The visual element mapper 210 determines a visual element offset 174 for each visual element 156 detected by the vision model 170. The visual element offset 174 indicates a location of the visual element 156 relative to each textual field 154 in the document 152. For example, the visual element mapper 210 determines the visual element offset 174 using the location information 224 provided by the vision model 170 (e.g., a bounding box). As described in more detail below, the visual element mapper 210 inserts each visual element anchor token 172 into the series of textual fields 154 (e.g., a text span) in an order based on the respective visual element offset 174 and the respective textual offsets 212 of the textual fields 154.

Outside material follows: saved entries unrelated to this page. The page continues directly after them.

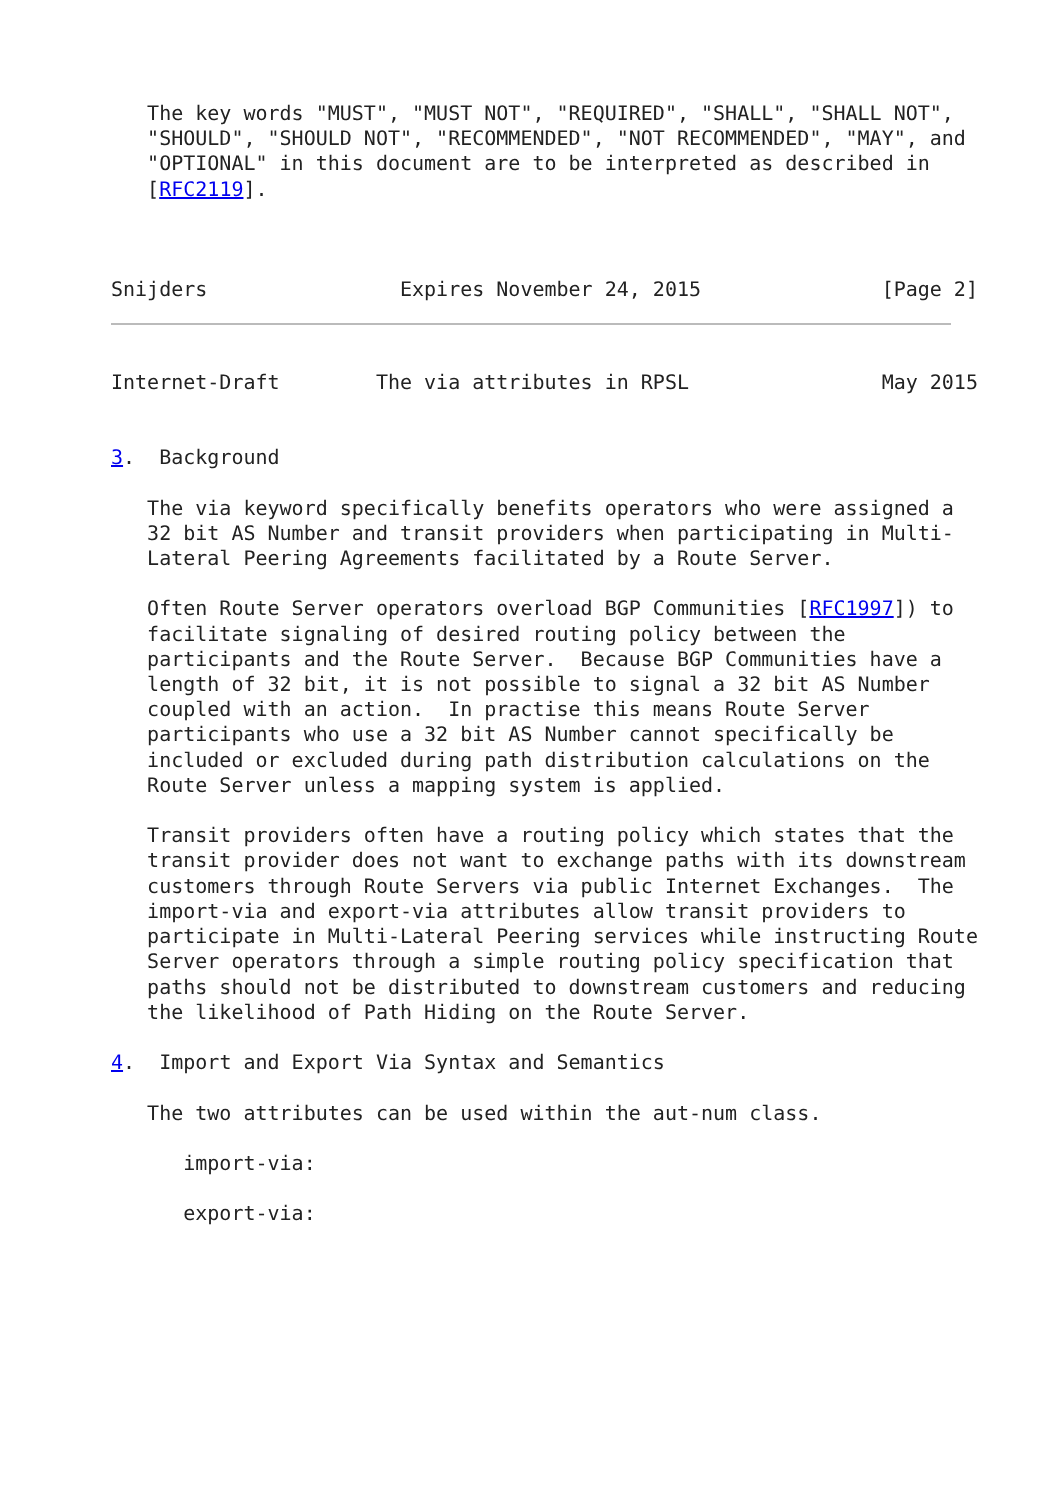The key words "MUST", "MUST NOT", "REQUIRED", "SHALL", "SHALL NOT",
   "SHOULD", "SHOULD NOT", "RECOMMENDED", "NOT RECOMMENDED", "MAY", and
   "OPTIONAL" in this document are to be interpreted as described in
   [RFC2119].



Snijders                Expires November 24, 2015               [Page 2]
Internet-Draft        The via attributes in RPSL                May 2015


3.  Background

   The via keyword specifically benefits operators who were assigned a
   32 bit AS Number and transit providers when participating in Multi-
   Lateral Peering Agreements facilitated by a Route Server.

   Often Route Server operators overload BGP Communities [RFC1997]) to
   facilitate signaling of desired routing policy between the
   participants and the Route Server.  Because BGP Communities have a
   length of 32 bit, it is not possible to signal a 32 bit AS Number
   coupled with an action.  In practise this means Route Server
   participants who use a 32 bit AS Number cannot specifically be
   included or excluded during path distribution calculations on the
   Route Server unless a mapping system is applied.

   Transit providers often have a routing policy which states that the
   transit provider does not want to exchange paths with its downstream
   customers through Route Servers via public Internet Exchanges.  The
   import-via and export-via attributes allow transit providers to
   participate in Multi-Lateral Peering services while instructing Route
   Server operators through a simple routing policy specification that
   paths should not be distributed to downstream customers and reducing
   the likelihood of Path Hiding on the Route Server.

4.  Import and Export Via Syntax and Semantics

   The two attributes can be used within the aut-num class.

      import-via:

      export-via:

After inserting the visual element anchor tokens 172 into the textual fields 154, the visual element mapper 210 provides the text entity extractor 220 the textual offsets 212 with the visual element anchor tokens 172 inserted at the respective visual element offsets 174. The text entity extractor 220 extracts, using a text-based extraction model 222, the structured entities 162. The structured entities 162 represent the series of textual fields 154 and the visual element(s) 156. In some examples, the text-based extraction model 222 is a natural language processing (NLP) machine learning model trained to automatically identify and extract specific data from unstructured text (e.g., text spans) and classify the information based on predefined categories. The text entity extractor 220 classifies the visual element anchor tokens 172 into appropriate entity types and determines a value (e.g., a Boolean value) based on information provided by the vision model 170 and/or the visual element mapper 210. The document entity extractor 160 may provide the extracted entities 162 to the user device 10, store them at the data store 150, and/or further process the entities 162 with downstream applications.
Referring now to
Referring now to
In some examples, the document entity extractor 160 detects the visual element 156 by detecting a label 230 of the visual element 156 and detecting a value 232 of the visual element 156. The value 232 reflects a status of the visual element 156 (e.g., whether a checkbox is checked or unchecked) and the label 230 provides information defining the value 232. The document entity extractor 160 may represent the value 232 as a Boolean value. That is, the visual element anchor token 172 may represent a Boolean entity indicating a status of the visual element 156. For example, the document entity extractor 160 defines the value 232 of a checkbox as “true” when the checkbox is checked and “false” when the checkbox is not checked. In some examples, the label 230 and value 232 define a key-value pair. Here, the label 230 “New” defines the value 232 for a first checkbox (which is not checked or false) and the label 230 (i.e., the key) “Renewal” defines the value 232 for a second checkbox (which is checked or true).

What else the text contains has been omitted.